9 December 2024

The Three Spheres of Te Puapua and the Treaty Principles Bill

 return to republican homepage

This article was also published in "The Daily Blog" 18 November 2024 and as a comment on "The Democracy Project"

The situation in Aotearoa/New Zealand is less complicated than it seems, once we have all the pieces of the puzzle at hand. In a nutshell, since first contact and up to the present day we have had two social orders, Maori and European, which have conflicting claims to sovereign authority going back to Te Tiriti o Waitangi. At times the Crown has been troubled by Maori claims to sovereignty, because it has been unable to tolerate the idea of a parallel Maori authority in the land. So we had the nineteenth century invasion of Maori lands by British and Australian forces, in the immediate aftermath of which Premier Julius Vogel contemplated a final war of extermination against Maori, before deciding that mass immigration of European settlers would offer the same gain for less pain.
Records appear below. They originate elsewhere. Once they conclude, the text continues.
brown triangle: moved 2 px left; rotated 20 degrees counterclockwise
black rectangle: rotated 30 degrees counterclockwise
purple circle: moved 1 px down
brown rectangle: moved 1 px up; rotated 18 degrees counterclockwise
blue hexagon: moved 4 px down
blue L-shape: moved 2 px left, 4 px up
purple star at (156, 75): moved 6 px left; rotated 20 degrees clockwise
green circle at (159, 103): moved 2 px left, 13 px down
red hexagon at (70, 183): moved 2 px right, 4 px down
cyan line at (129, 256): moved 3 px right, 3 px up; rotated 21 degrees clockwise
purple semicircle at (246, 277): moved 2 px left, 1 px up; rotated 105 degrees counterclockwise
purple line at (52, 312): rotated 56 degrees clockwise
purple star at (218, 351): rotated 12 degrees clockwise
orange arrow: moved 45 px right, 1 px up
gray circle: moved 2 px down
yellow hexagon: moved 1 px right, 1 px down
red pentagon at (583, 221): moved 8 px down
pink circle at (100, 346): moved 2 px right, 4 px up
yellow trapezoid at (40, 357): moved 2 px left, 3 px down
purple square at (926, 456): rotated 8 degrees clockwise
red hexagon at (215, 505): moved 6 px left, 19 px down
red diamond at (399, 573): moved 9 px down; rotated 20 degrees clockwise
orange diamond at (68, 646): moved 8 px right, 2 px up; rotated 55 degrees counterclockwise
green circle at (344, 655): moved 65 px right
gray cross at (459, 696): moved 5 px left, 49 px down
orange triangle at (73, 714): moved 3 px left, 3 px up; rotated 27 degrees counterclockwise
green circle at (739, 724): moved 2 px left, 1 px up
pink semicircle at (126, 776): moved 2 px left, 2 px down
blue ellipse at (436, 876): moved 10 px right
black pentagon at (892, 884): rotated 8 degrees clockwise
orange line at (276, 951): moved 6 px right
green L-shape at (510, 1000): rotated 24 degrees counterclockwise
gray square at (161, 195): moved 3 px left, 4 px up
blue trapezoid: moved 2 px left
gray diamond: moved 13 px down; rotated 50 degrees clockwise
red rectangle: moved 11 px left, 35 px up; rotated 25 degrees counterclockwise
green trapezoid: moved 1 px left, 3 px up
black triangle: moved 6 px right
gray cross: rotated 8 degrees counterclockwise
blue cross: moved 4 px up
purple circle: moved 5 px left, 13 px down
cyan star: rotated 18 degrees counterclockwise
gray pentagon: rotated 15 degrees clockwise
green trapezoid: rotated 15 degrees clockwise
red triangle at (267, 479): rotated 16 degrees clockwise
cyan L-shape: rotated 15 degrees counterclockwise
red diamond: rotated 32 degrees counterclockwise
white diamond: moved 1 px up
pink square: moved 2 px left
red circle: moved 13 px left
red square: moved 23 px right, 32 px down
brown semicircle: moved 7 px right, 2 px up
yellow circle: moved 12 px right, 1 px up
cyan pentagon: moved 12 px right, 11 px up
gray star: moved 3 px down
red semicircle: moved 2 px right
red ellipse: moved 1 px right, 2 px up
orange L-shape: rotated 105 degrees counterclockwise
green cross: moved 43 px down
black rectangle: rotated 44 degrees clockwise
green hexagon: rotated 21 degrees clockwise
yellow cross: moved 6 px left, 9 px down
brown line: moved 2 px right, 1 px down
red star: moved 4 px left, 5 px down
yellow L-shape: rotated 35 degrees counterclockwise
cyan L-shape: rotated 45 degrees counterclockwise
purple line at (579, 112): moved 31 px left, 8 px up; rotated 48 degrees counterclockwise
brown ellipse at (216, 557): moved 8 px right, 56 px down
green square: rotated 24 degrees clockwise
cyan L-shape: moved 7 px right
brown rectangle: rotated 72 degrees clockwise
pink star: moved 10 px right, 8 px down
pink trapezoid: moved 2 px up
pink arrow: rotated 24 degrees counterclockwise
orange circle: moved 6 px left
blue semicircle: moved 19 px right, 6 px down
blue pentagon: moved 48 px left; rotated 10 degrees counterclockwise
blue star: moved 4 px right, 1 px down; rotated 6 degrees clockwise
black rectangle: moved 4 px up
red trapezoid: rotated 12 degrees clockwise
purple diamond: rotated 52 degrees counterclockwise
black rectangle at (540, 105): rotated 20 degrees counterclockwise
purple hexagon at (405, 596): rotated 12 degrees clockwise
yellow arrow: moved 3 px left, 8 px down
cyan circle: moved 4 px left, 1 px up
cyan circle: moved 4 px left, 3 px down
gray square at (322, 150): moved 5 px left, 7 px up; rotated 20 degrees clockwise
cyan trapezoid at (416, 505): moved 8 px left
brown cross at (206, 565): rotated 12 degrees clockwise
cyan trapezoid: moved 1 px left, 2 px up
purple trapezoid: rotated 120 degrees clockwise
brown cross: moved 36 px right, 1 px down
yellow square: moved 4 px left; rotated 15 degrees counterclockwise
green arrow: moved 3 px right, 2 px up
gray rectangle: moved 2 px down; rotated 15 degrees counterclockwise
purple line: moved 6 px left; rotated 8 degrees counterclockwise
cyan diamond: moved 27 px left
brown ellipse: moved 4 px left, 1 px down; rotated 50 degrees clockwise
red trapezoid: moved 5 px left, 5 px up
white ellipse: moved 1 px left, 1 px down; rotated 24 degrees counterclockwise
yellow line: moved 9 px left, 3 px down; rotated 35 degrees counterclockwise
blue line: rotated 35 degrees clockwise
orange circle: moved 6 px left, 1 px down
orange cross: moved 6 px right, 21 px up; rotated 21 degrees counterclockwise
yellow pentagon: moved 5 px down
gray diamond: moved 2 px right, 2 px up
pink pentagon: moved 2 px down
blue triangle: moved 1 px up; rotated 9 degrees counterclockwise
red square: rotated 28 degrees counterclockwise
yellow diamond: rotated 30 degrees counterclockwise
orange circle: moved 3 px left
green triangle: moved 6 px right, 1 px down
From the British point of view, mass immigration worked well. It largely achieved its object, though not entirely. Today Maori still exist as an entity separate from the British system. One reason immigration was only partially successful was that not all immigrants were dyed-in-the-wool colonialists. Many integrated into the Maori system, mainly through marriage. As Maori assimilated Pakeha, the Maori social order changed, and there developed a Maori sphere, a European sphere, and a joint sphere where Maori and European engaged together. This joint sphere was large, covering the fields of work, religion, sports, culture, and politics. We had Maori shearing and logging gangs working for European farmers and foresters, and at the same time we had Maori farming their own remaining lands in Maori ways. In the Anglican Church/Te Hahi Mihinare we had two wings (actually now three) Tikanga Maori and Tikanga Pakeha and at the same time we had specifically Maori churches, Ratana and Ringatu. In opera we had Kiri te Kanawa and Inia te Wiata, in popular music we had Howard Morrison and the Maori show bands, but we still had waiata and kapahaka on the marae. We had the All Blacks, but still had the Maori All Blacks. We had general seats in parliament, but still had Maori seats, and back home we still had the Maori runanga.

In social terms, one can see that we had a "Maori sphere", a "joint sphere" and a "European sphere" (which was rather constricted because there was no field of endeavour where Maori did not make their mark). The one area where the European mode dominated completely was political power and this was due to the peculiarities of the Westminster system, tempered somewhat by the introduction of the MMP system of representation. So along came He Puapua, the idea of cogovernance, which was founded on the notion that this workable "three sphere" social reality could be replicated in the realm of governance.

The call for cogovernance sparked a reaction very similar to the demand from Governor Grey that Maori must swear allegiance to Queen Victoria or forfeit their lands. Grey was not a simple "white racist" but he had insisted there could be only one sovereign in the nation and he was willing to go to war to that end.

David Seymour and the ACT party have the same view as George Grey. (While they talk about Hobson, they model themselves on Grey). The difference is that they do not intend to go to war. They believe that they can legislate Maori out of existence. They believe that a three page document can achieve what decades of war and two centuries of mass immigration have failed to achieve: the extinction of Maori as a separate social entity.

That is unrealistic. Notwithstanding the demographics, it is more realistic to assume that Pakeha can and should be fully integrated into Maoritanga.